China intensifies Xinjiang-style labour model in Tibet

China, Tibet, forced labour, labour rights

There are reports and policy documents that suggest that China is “training” thousands of Tibetians and pushing them into forced locally and into other provinces in the country.

There are reports and policy documents that suggest that China is “training” thousands of Tibetians and pushing them into forced locally and into other provinces in the country.

In a labour policy that is straight out of Xinjiang’s playbook, China is uprooting thousands of rural Tibetians and turning them into factory workers in their military-style centres where they are reportedly given vocational training and ideological reorientation. Quotas have been set for government officials in Tibet, to be met under the threat of punishment, that will see ethnic Tibetians, who make up 90% of the population there, transferred to low paying jobs in textile manufacturing, agriculture and construction.

According a government website, more than half a million people have been trained in 2020, almost 15% of the region’s population, and 50,000 of them have been given jobs within Tibet, with thousands sent to other parts of China. China says this programme is entirely voluntary, that there is no coercion involved and the workers are compensated according to the law of the land.

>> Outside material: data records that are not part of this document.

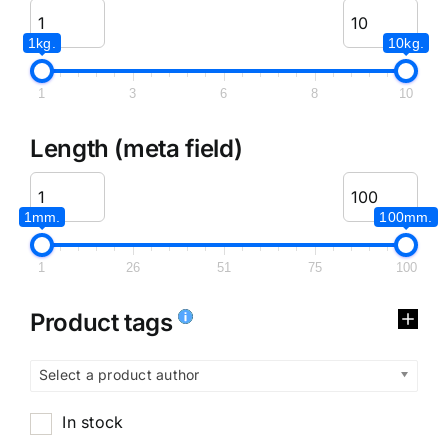
1kg.
10kg.
1
3
6
8
10
Length (meta field)
1mm.
100mm.
1
26
51
75
100
Product tags
Select a product author
In stock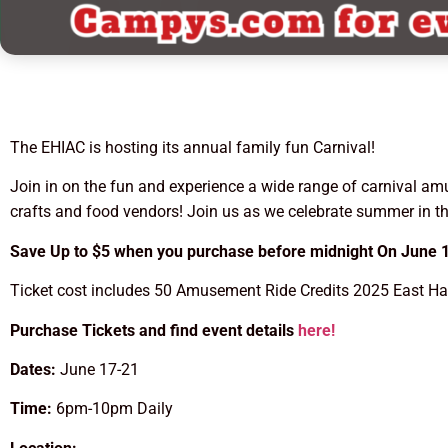
The EHIAC is hosting its annual family fun Carnival!
Join in on the fun and experience a wide range of carnival am
crafts and food vendors! Join us as we celebrate summer in 
Save Up to $5 when you purchase before midnight On June 1
Ticket cost includes 50 Amusement Ride Credits 2025 East Han
Purchase Tickets and find event details
here!
Dates:
June 17-21
Time:
6pm-10pm Daily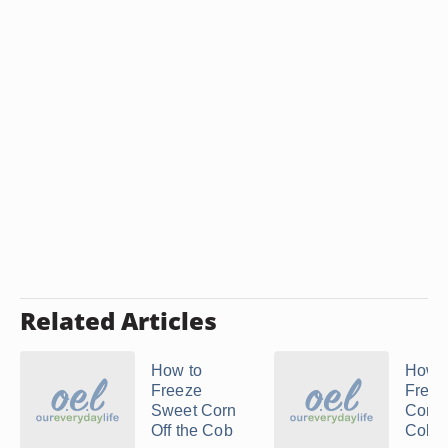
Related Articles
How to
How t
Freeze
Freez
Sweet Corn
Corn 
Off the Cob
Cob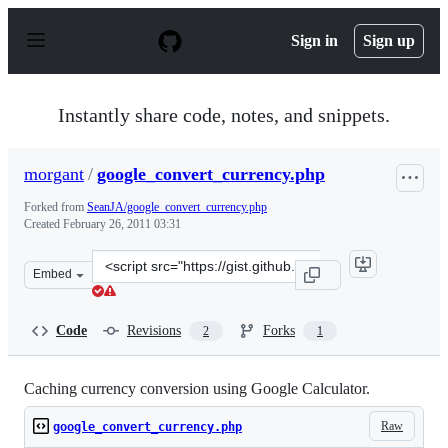
S
k
Sign in
Sign up
i
p
t
o
Instantly share code, notes, and snippets.
c
o
n
morgant
/
google_convert_currency.php
t
e
Forked from
SeanJA/google_convert_currency.php
n
Created
February 26, 2011 03:31
t
Clone
Embed
this
repository
at
Code
Revisions
Forks
2
1
&lt;script
src=&quot;https://gist.github.com/morgant/844906.js&quo
Caching currency conversion using Google Calculator.
Raw
google_convert_currency.php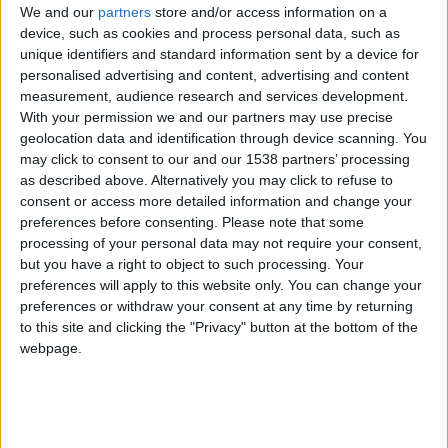
CAREERS
We and our
partners
store and/or access information on a
device, such as cookies and process personal data, such as
CELEBRATIONS
unique identifiers and standard information sent by a device for
personalised advertising and content, advertising and content
measurement, audience research and services development.
With your permission we and our partners may use precise
geolocation data and identification through device scanning. You
may click to consent to our and our 1538 partners’ processing
as described above. Alternatively you may click to refuse to
24/07/2024
consent or access more detailed information and change your
preferences before consenting.
Please note that some
Wednesday 24th July, 6:30-7:30pm, £30 per
processing of your personal data may not require your consent,
person, David Parr House
but you have a right to object to such processing. Your
preferences will apply to this website only. You can change your
Join ceramic artist, Daniela Stief to make patterned
preferences or withdraw your consent at any time by returning
pinch pots and dishes with glazed glass interiors.
to this site and clicking the "Privacy" button at the bottom of the
webpage.
In this workshop, you will:
Learn how to hand build with clay using a
pinching technique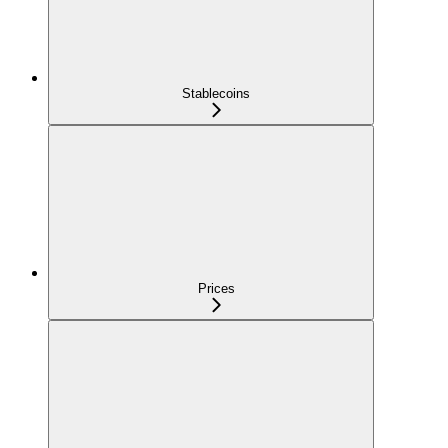
Stablecoins
Prices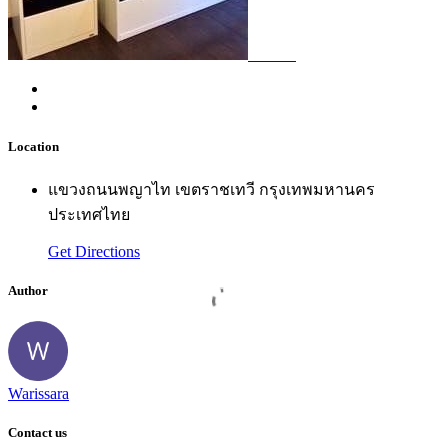
Location
แขวงถนนพญาไท เขตราชเทวี กรุงเทพมหานคร
ประเทศไทย
Get Directions
Author
Warissara
Contact us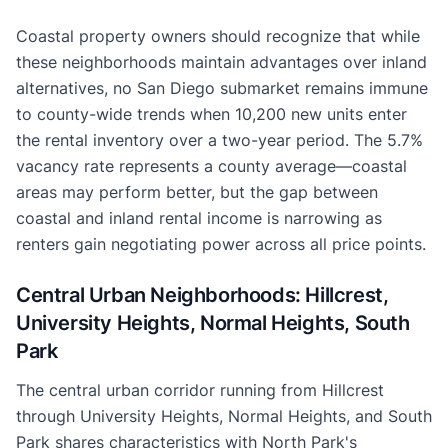
Coastal property owners should recognize that while
these neighborhoods maintain advantages over inland
alternatives, no San Diego submarket remains immune
to county-wide trends when 10,200 new units enter
the rental inventory over a two-year period. The 5.7%
vacancy rate represents a county average—coastal
areas may perform better, but the gap between
coastal and inland rental income is narrowing as
renters gain negotiating power across all price points.
Central Urban Neighborhoods: Hillcrest,
University Heights, Normal Heights, South
Park
The central urban corridor running from Hillcrest
through University Heights, Normal Heights, and South
Park shares characteristics with North Park's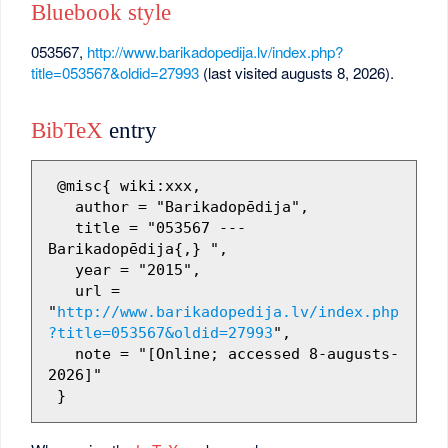
Bluebook style
053567,
http://www.barikadopedija.lv/index.php?
title=053567&oldid=27993
(last visited augusts 8, 2026).
BibTeX
entry
 @misc{ wiki:xxx,

   author = "Barikadopēdija",

   title = "053567 --- 
Barikadopēdija{,} ",

   year = "2015",

   url = 
"
http://www.barikadopedija.lv/index.php
?title=053567&oldid=27993
",

   note = "[Online; accessed 8-augusts-
2026]"
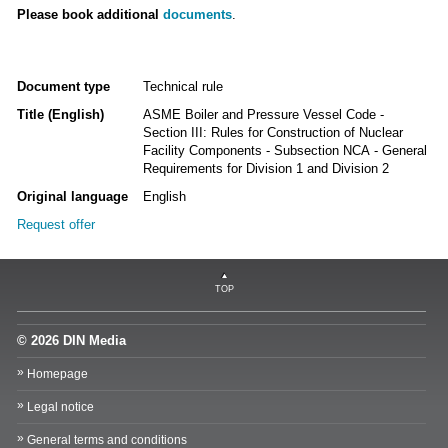
Please book additional
documents
.
Document type
Technical rule
Title (English)
ASME Boiler and Pressure Vessel Code -
Section III: Rules for Construction of Nuclear
Facility Components - Subsection NCA - General
Requirements for Division 1 and Division 2
Original language
English
Request offer
TOP
© 2026 DIN Media
Homepage
Legal notice
General terms and conditions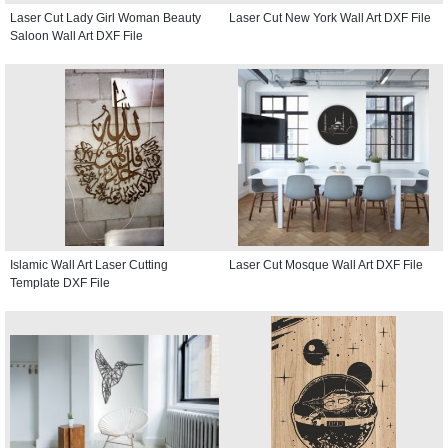
Laser Cut Lady Girl Woman Beauty
Laser Cut New York Wall Art DXF File
Saloon Wall Art DXF File
Islamic Wall Art Laser Cutting
Laser Cut Mosque Wall Art DXF File
Template DXF File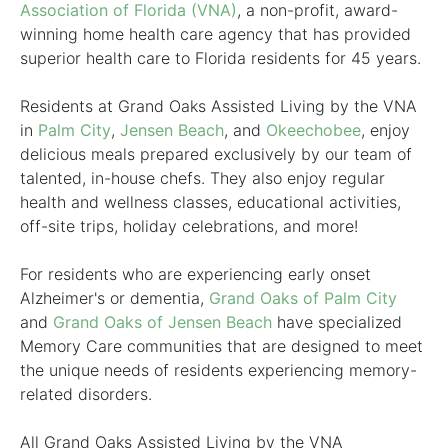
Association of Florida (VNA)
, a non-profit, award-
winning home health care agency that has provided
superior health care to Florida residents for 45 years.
Residents at Grand Oaks Assisted Living by the VNA
in
Palm City
,
Jensen Beach
, and
Okeechobee
, enjoy
delicious meals prepared exclusively by our team of
talented, in-house chefs. They also enjoy regular
health and wellness classes, educational activities,
off-site trips, holiday celebrations, and more!
For residents who are experiencing early onset
Alzheimer's or dementia,
Grand Oaks of Palm City
and
Grand Oaks of Jensen Beach
have specialized
Memory Care communities that are designed to meet
the unique needs of residents experiencing memory-
related disorders.
All Grand Oaks Assisted Living by the VNA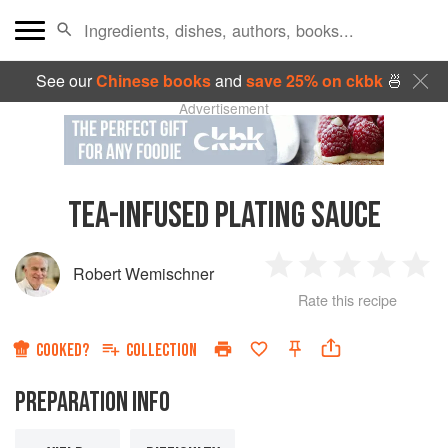
See our
Chinese books
and
save 25% on ckbk
🍜
Advertisement
TEA-INFUSED PLATING SAUCE
Robert Wemischner
1
2
3
4
5
Rate this recipe
Star
Stars
Stars
Stars
Sta
COOKED?
COLLECTION
PREPARATION INFO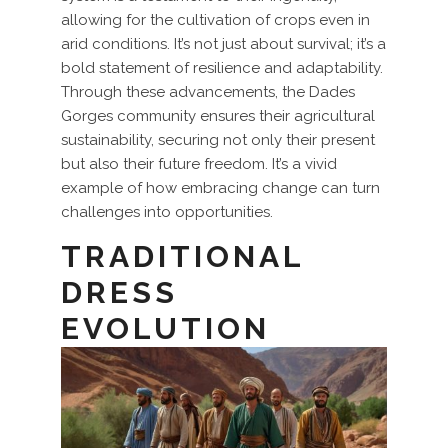
allowing for the cultivation of crops even in
arid conditions. It’s not just about survival; it’s a
bold statement of resilience and adaptability.
Through these advancements, the Dades
Gorges community ensures their agricultural
sustainability, securing not only their present
but also their future freedom. It’s a vivid
example of how embracing change can turn
challenges into opportunities.
TRADITIONAL
DRESS
EVOLUTION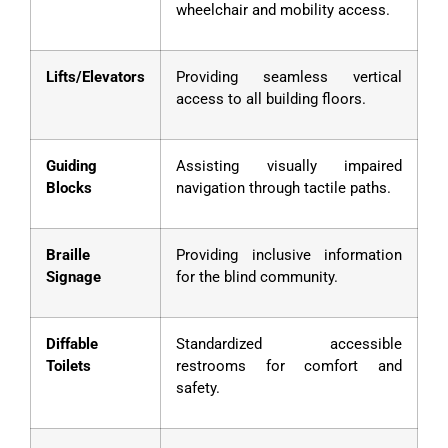
wheelchair and mobility access.
Lifts/Elevators
Providing seamless vertical
access to all building floors.
Guiding
Assisting visually impaired
Blocks
navigation through tactile paths.
Braille
Providing inclusive information
Signage
for the blind community.
Diffable
Standardized accessible
Toilets
restrooms for comfort and
safety.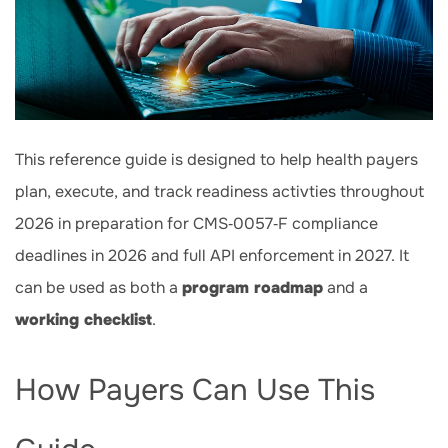
This reference guide is designed to help health payers
plan, execute, and track readiness activties throughout
2026
in preparation for CMS‑0057‑F compliance
deadlines in 2026 and full API enforcement in 2027. It
can be used as both a
program roadmap
and a
working checklist
.
How Payers Can Use This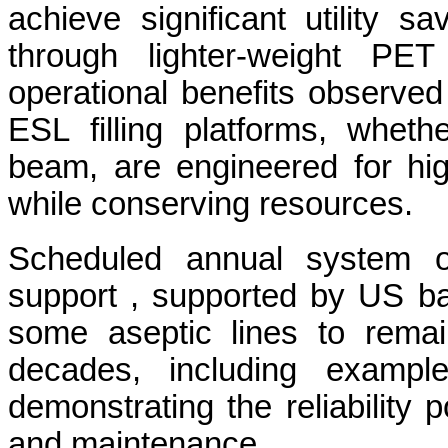
achieve significant utility 
through lighter-weight PET 
operational benefits observed 
ESL filling platforms, whet
beam, are engineered for hig
while conserving resources.
Scheduled annual system o
support , supported by US b
some aseptic lines to remai
decades, including exampl
demonstrating the reliability
and maintenance.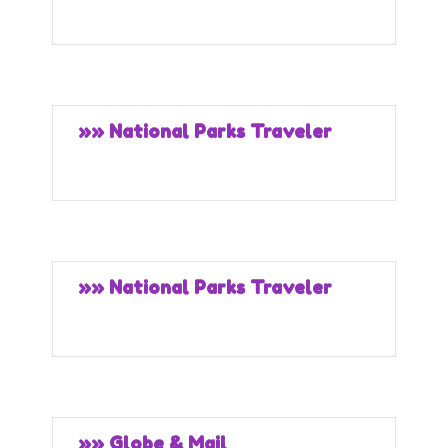
»» National Parks Traveler
»» National Parks Traveler
»» Globe & Mail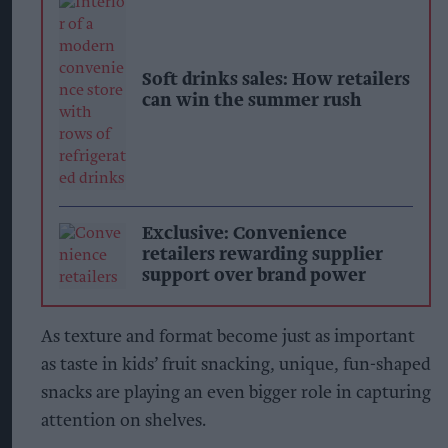
Soft drinks sales: How retailers
can win the summer rush
Exclusive: Convenience
retailers rewarding supplier
support over brand power
As texture and format become just as important
as taste in kids’ fruit snacking, unique, fun-shaped
snacks are playing an even bigger role in capturing
attention on shelves.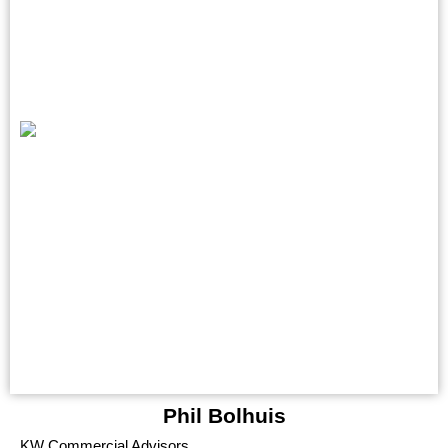
Phil Bolhuis
KW Commercial Advisors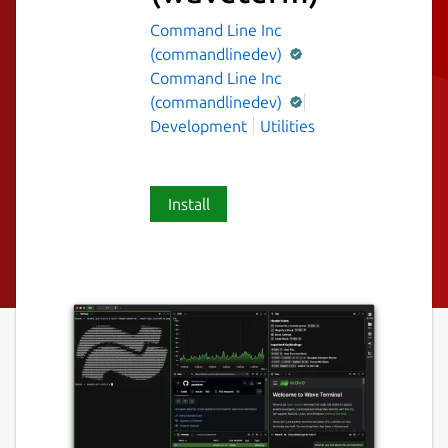
Command Line Inc
(commandlinedev)
Command Line Inc
(commandlinedev)
Development
Utilities
Install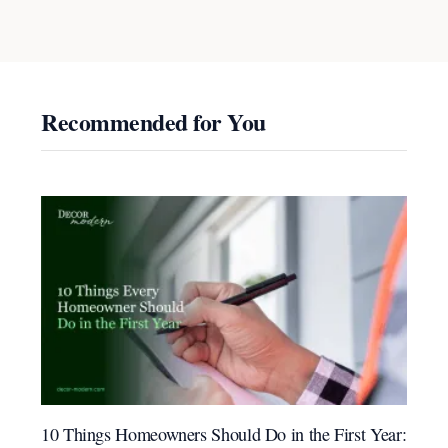
Recommended for You
10 Things Homeowners Should Do in the First Year: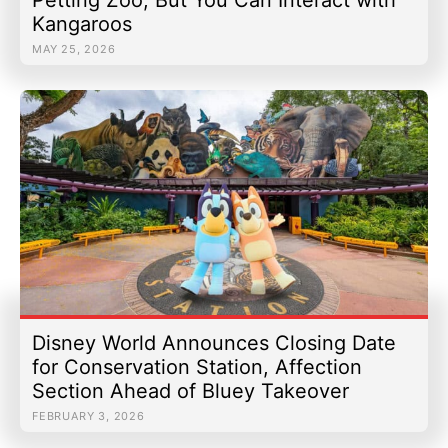
Kangaroos
MAY 25, 2026
Disney World Announces Closing Date
for Conservation Station, Affection
Section Ahead of Bluey Takeover
FEBRUARY 3, 2026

This is the same rhetoric it issued in Xinjiang where a million ethic Uighurs were forced into mass detention centres and given ‘vocational and educational training’. The government argument is that it is lifting rural workers, who are mostly subsistence farmers, out of poverty through precision skills training. They have said mechanisms are in place to ensure labour rights but no details about this have been revealed. 

Tibet shares Xinjiang’s history of unrest and large ethnic populations. In both places, rural populations are being displaced ostensibly in a bid to reduce poverty and contribute to Chinese industry. In Tibet, government officials are being sent into villages and town to access the numbers of rural workers, who make up 70% of the population, and plan educational activities for them that would encourage them to be less “lazy” and foster loyalty for the party through song, dance and skits.

But the quotas and military-style training suggest something more sinister. The Tibet Communist Party secretary was previous serving in the same position in Xinjiang and was responsible for instituting the camp system. He is going the same work in Tibet under the radar and at a small level than what was implemented in Xinjiang, according to analysts.